Quelque 9 vols sur 10 de deux compagnies appartenant au premier groupe de transport aérien Lufthansa sont annulés vendredi, selon le syndicat UFO à l'origine d'un appel à la grève du personnel de cabine.
Le taux de participation à la grève est «gigantesque» et «presque tous les vols» de la marque «classique» Lufthansa et de la filiale régionale CityLine sont annulés, a indiqué à l'AFP le chef négociateur de l'UFO Harry Jäger, évaluant le taux d'annulation à environ 90%.
Quelques retards samedi
Sollicité par l'AFP, le groupe Lufthansa a simplement affirmé que «plus d'un tiers des vols de Lufthansa Airlines» étaient assurés vendredi, ce qui inclut Lufthansa Classic, Cityline, City Airlines, Air Dolomiti et Discover Airlines, et donc des compagnies non touchées par la grève.
Il a estimé qu'il serait en mesure de proposer «à nouveau la quasi-totalité du programme de vols samedi». Toutefois, le groupe a précisé que «quelques annulations et retards isolés» resteront possibles.
Annulations de vols en Suisse
La grève touche également la Suisse: huit vols ont été annulés à Bâle, quatre à Genève et six à Zurich. Dans le détail, à Bâle, quatre arrivées et quatre départs de Lufthansa ont été annulés vendredi, a indiqué l’EuroAirport à Keystone-ATS. La situation reste sous surveillance.
A Zurich, six vols entre Zurich et Francfort ont été supprimés, selon une porte-parole de l’aéroport. A Genève, deux vols aller et deux vols retour vers Francfort et Munich ont également été annulés. Munich n’est ainsi plus desservie par Lufthansa au départ de Zurich. La compagnie Swiss, ainsi que deux autres transporteurs, ont assuré des liaisons vers Francfort vendredi.
Swiss déploie des avions plus gros
En raison de la grève, Swiss, filiale de Lufthansa, prévoit d’utiliser des appareils de plus grande capacité sur les vols à destination de Francfort et de Munich. Cette mesure doit permettre à davantage de passagers d’atteindre leur destination. Grâce à l’utilisation d’Airbus A320 et A321, 30 à 60 passagers supplémentaires peuvent être transportés par vol, a indiqué la compagnie.
«Nous sommes conscients que les grèves entraînent des désagréments pour de nombreux voyageurs. Notre objectif est donc d’augmenter les capacités dans la mesure du possible afin d’acheminer un maximum de passagers», a précisé Swiss. Cette mesure concerne pour l’instant huit vols entre Zurich et Francfort ainsi qu’entre Zurich et Munich.
La compagnie est en contact étroit avec Lufthansa. Les voyageurs sont invités à vérifier régulièrement le statut de leur réservation et à mettre à jour leurs coordonnées afin de pouvoir être informés directement en cas d’annulation. Lufthansa recommande également aux passagers de se renseigner sur le statut de leur vol. Les billets peuvent être modifiés ou remboursés. En cas de retard de plus de trois heures, les passagers peuvent avoir droit à une indemnisation. La compagnie doit également fournir un transport alternatif, des repas et, si nécessaire, un hébergement.
Trafic paralysé en Allemagne
Tous les vols opérés par la marque «classique» Lufthansa sont affectés au départ des aéroports de Francfort et de Munich. Ceux de la filiale régionale Cityline le sont dans neuf aéroports d'Allemagne au total.

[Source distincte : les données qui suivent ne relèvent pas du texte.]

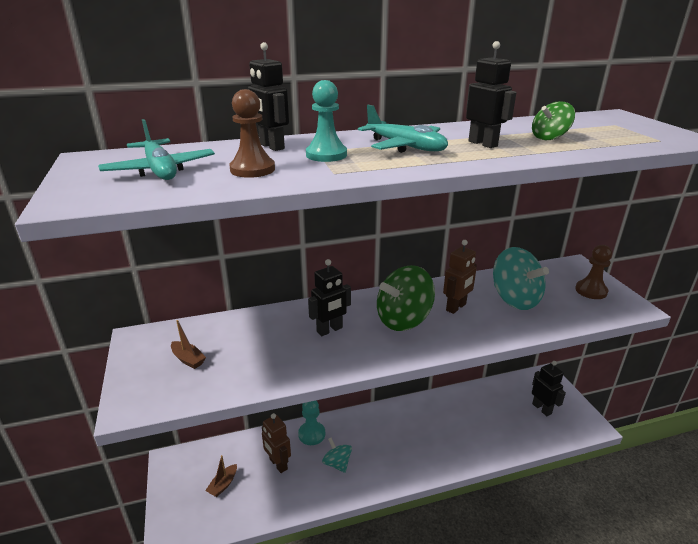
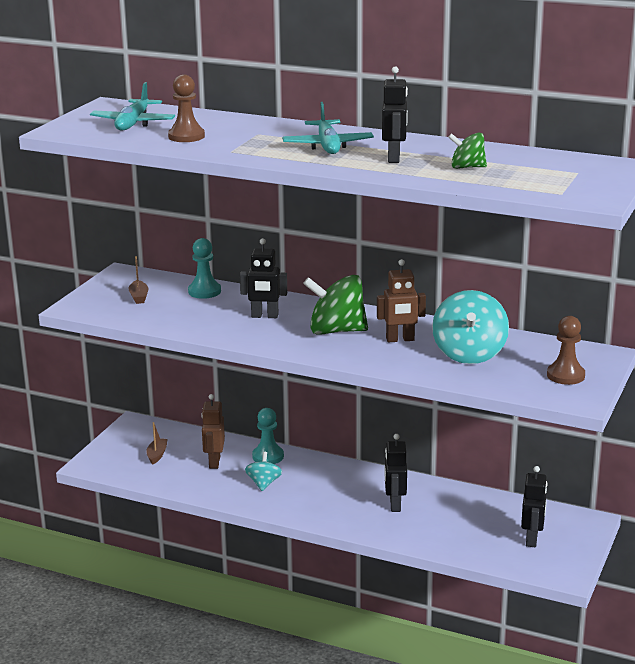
camera: 40 degrees right, 5 degrees down
(223, 484) = (157, 455): brown boat -> brown boat turned 120 degrees clockwise
(271, 146) = (234, 123): black robot -> black robot (394, 505)
(326, 155) = (256, 138): turquoise pawn -> turquoise pawn (204, 291)

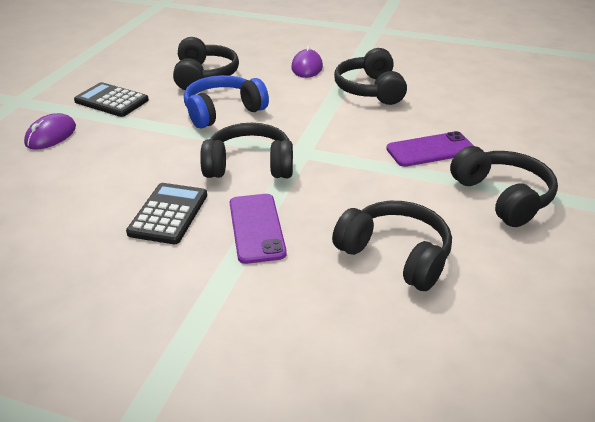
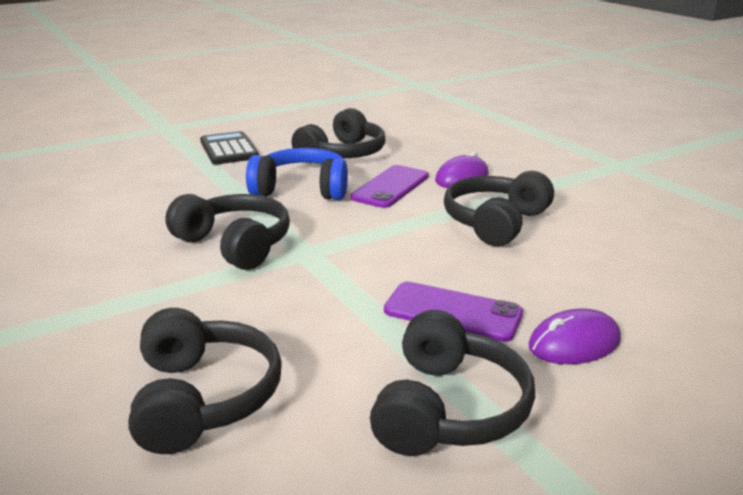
camera: 40 degrees right, 10 degrees down
(51, 135) = (139, 160): purple mouse -> purple mouse (574, 343)
(168, 214) = (98, 254): black calculator -> none
(256, 228) = (136, 300): purple phone -> purple phone (390, 187)

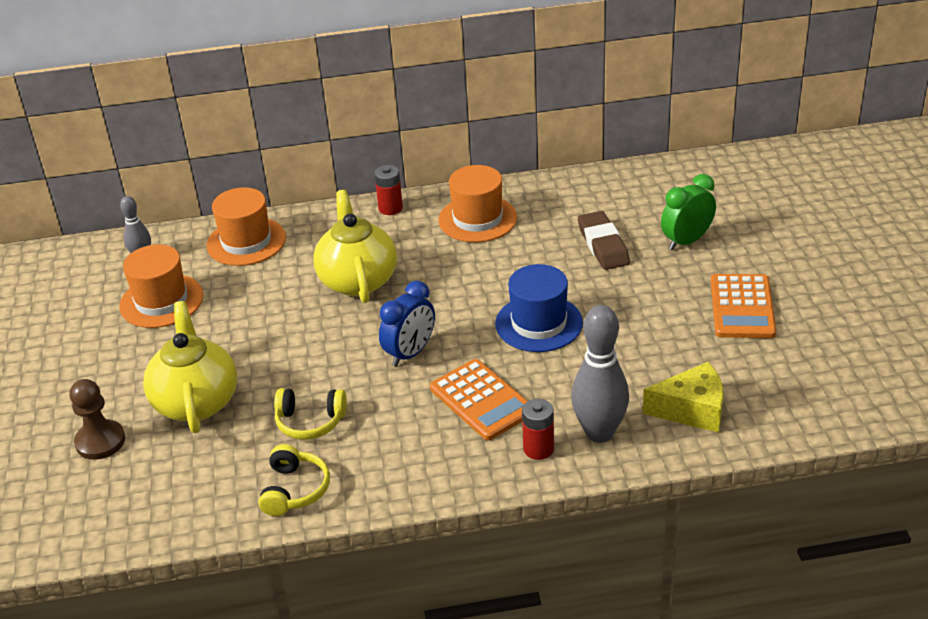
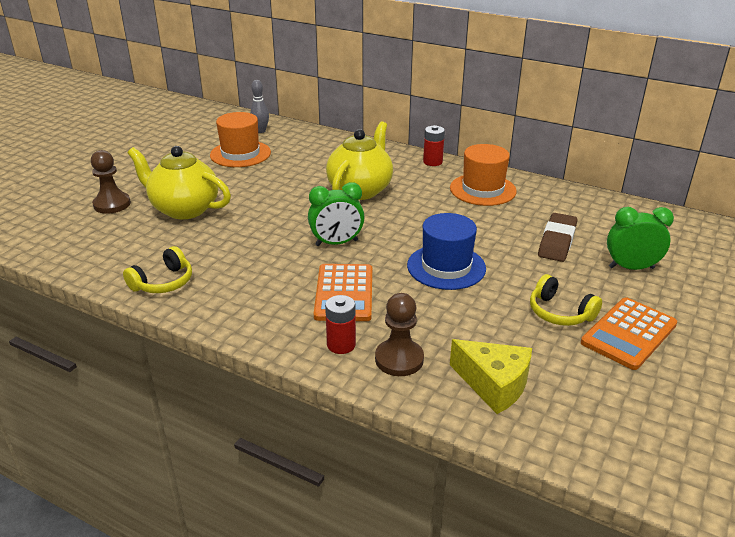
camera: 35 degrees right, 5 degrees down
(196, 402) = (184, 209): yellow teapot -> yellow teapot turned 90 degrees counterclockwise
(246, 241) = (325, 145): orange hat -> none
(310, 422) = (226, 250): yellow headphones -> yellow headphones (560, 313)
(410, 353) = (336, 243): blue clock -> green clock
(599, 433) = (399, 359): grey bowling pin -> brown pawn

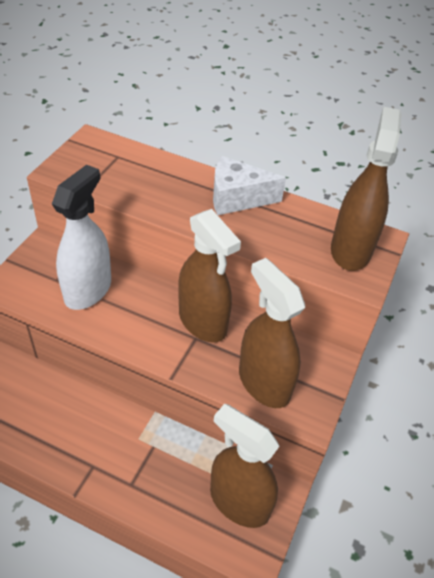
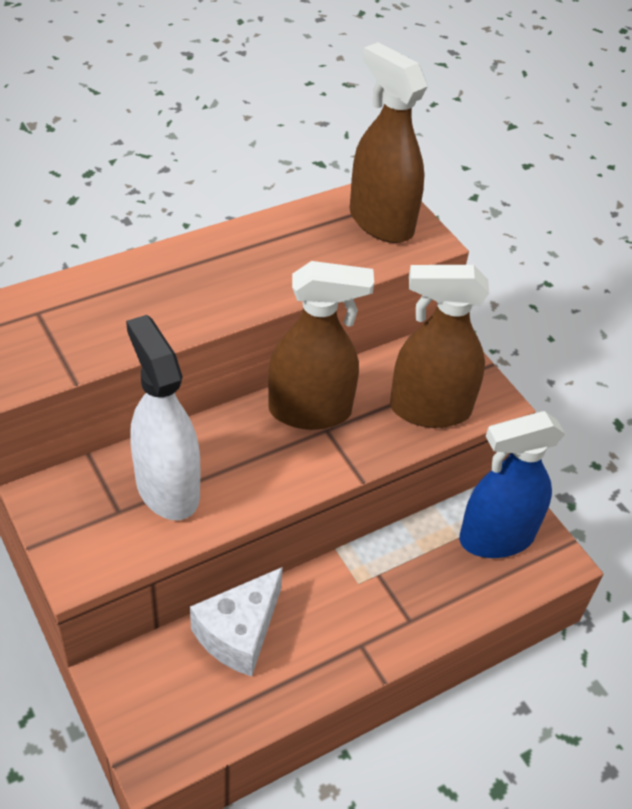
camera: 55 degrees left, 0 degrees up
(237, 198) = (224, 255): white cheese -> white cheese (239, 633)
(239, 501) = (496, 537): brown spray bottle -> blue spray bottle

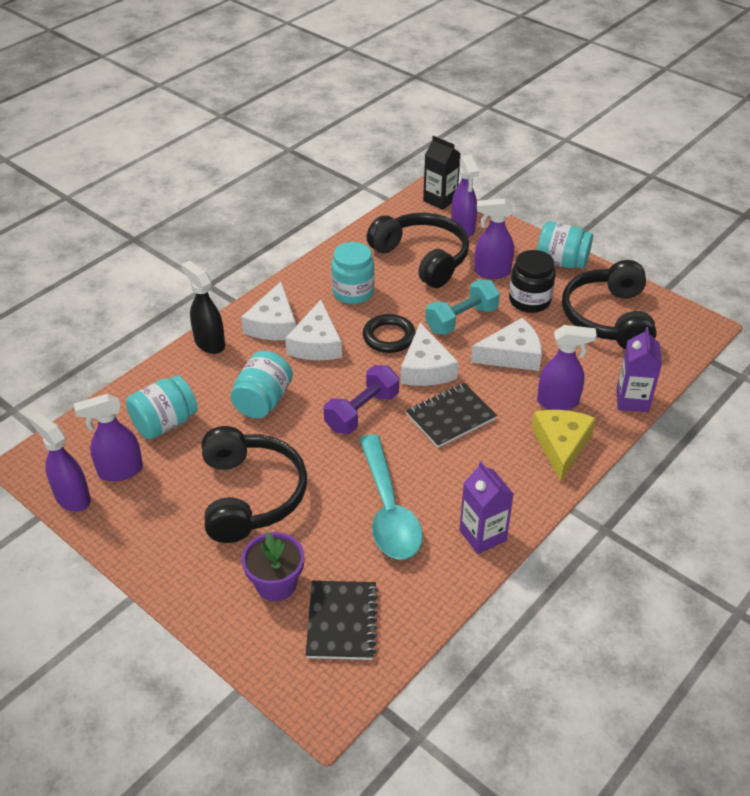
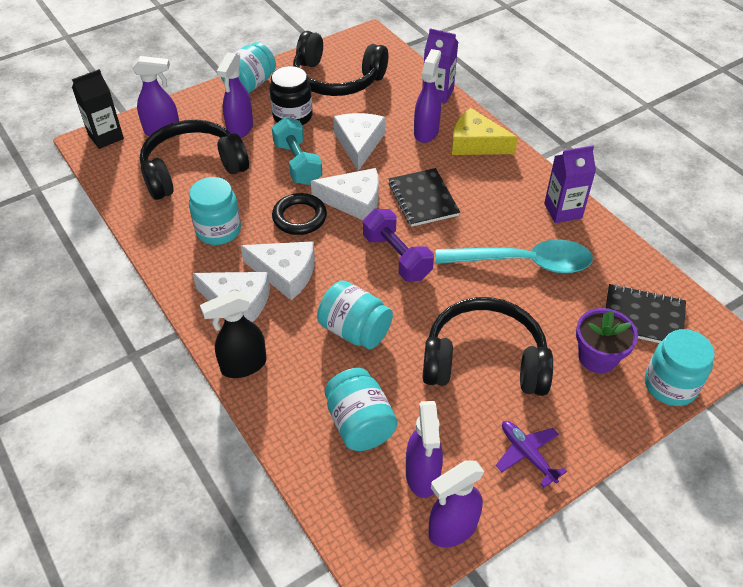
camera: 75 degrees left, 5 degrees up
(151, 539) = (527, 454): none -> purple plane
(253, 650) = (670, 385): none -> turquoise jar

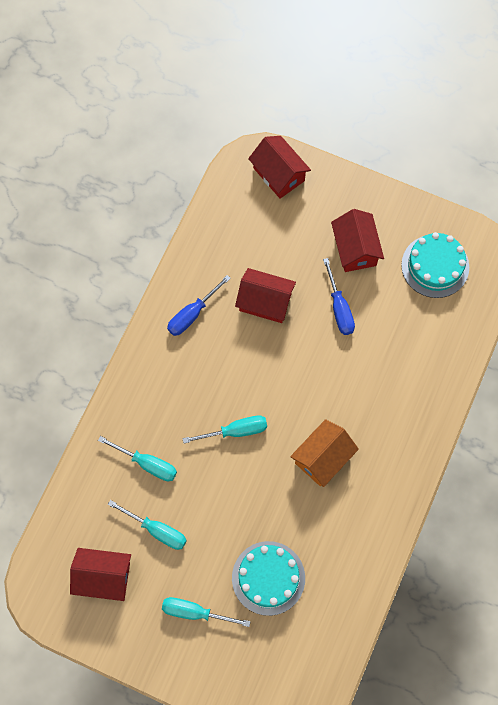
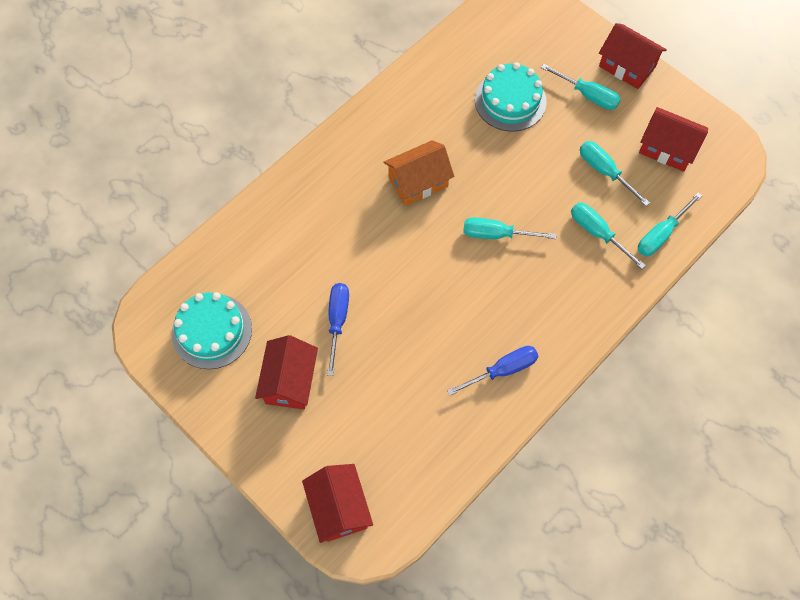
camera: 160 degrees left, 5 degrees down
(90, 482) = (661, 234): none -> turquoise screwdriver
(265, 302) = (416, 356): red house -> red house (627, 66)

Selon une porte-parole de l'aéroport de Francfort, le plus important d'Allemagne, «environ 580 vols» sont annulés vendredi sur l'ensemble du trafic aérien généré, incluant donc d'autres compagnies. D'après son homologue de l'aéroport de Munich, 400 sont annulés dans la capitale bavaroise.
Quatrième grève en 2026
Cet appel à la grève, quatrième pour le groupe aérien depuis le début de l'année, survient au retour des vacances de Pâques pour la majorité des régions allemandes. A l'origine du mouvement, le syndicat UFO reproche à la direction de Lufthansa un manque de progrès sur des sujets-clés de «la surcharge de travail», d'une «meilleure prévisibilité» et de «l'allongement des délais de préavis».
Lufthansa a estimé que «des solutions durables» ne pouvaient être trouvées «que par le dialogue». Le groupe a appelé dans un communiqué l'UFO «à reprendre les négociations».